Pilote à l'ancienne, il a aussi varié les plaisirs en prenant le risque de participer à une épreuve atypique pour lui, les 24 Heures du Mans, avec Pescarolo Sport. Il a également pu mesurer sa cote de popularité dans un Stade de France saluant en délire sa victoire à la Race of Champions.
LA VOITURE : R25
Une monoplace extrêmement rationnelle et une parfaite réponse au règlement de la Formule 1 2005, qui imposait de rechercher le meilleur compromis dans tous les domaines et d'être prêt dès le premier grand prix, ce que n'ont pas compris McLaren et Mercedes. Renault a réussi le tour de force d'imposer sa voiture au championnat Constructeurs avec un excellent châssis dessiné par Tim Densham, passé maître dans l'art de chasser les kilos superflus, sur lequel ont été greffées différents kits de carrosserie suivants les circuits. La leçon suprême a été administrée par les motoristes de Viry-Châtillon, qui n'ont jamais cédé à la tentation de la toute puissance. Ils en ont gardé sans arrêt sous le capot afin de ne jamais casser un seul bloc en course. La sanction -absolument cinglante- est arrivée en Chine, où pas moins de 40 chevaux supplémentaires étaient injectés dans le V10. Plus que pour toute une saison normale !
LE GRAND PRIX : JAPON
Palpitant. Tout juste chmapion, Fernando Alonso (Renault) tient sa promesse en attaquant comme un damné. Il s'offre le scalp de Michael Schumacher (Ferrari) sur une attaque culottée dans le redoutable "130R", une séquence de 13 secondes à 320 km/h, avant la chicane. L'Allemand, repassé devant par le décalage des ravitaillements, ne peut une nouvelle fois résister au harcèlement de l'Ibère et ouvre la porte à la sortie d'une chicane mal négociée. Rares sont ceux qui peuvent se targuer d'avoir passé deux fois le "Baron rouge" dans la même course. Parti 17e, Kimi Räikkönen a passé en revue le peloton pour faire craquer Giancarlo Fisichella (Renault) à l'attaque du 53e et dernier tour. Sensationnel !

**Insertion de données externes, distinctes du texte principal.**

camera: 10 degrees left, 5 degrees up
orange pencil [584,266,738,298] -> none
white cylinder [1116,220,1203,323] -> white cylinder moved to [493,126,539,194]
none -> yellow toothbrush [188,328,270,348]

LE DEBUTANT : TIAGO MONTEIRO
L'Italien de Red Bull Vitantonio Liuzzi engagé seulement sur quatre grands prix et pour tout dire un peu décevant, le Portugais a facilement remporté la palme. Avec la concurrence de son piètre co-équipier de Jordan, Narain "la toupie" Karthikeyan, ou des rookies de Minardi Robert Doornbos, Christijan Albers et Patrick Friesacher, le francophile Lusitanien n'avait pas une tâche insurmontable. Il l'a remplie avec un invariable brio : son sérieux en piste a été récompensé par 18 arrivées sur 19 possibles, et un podium, à Indianapolis.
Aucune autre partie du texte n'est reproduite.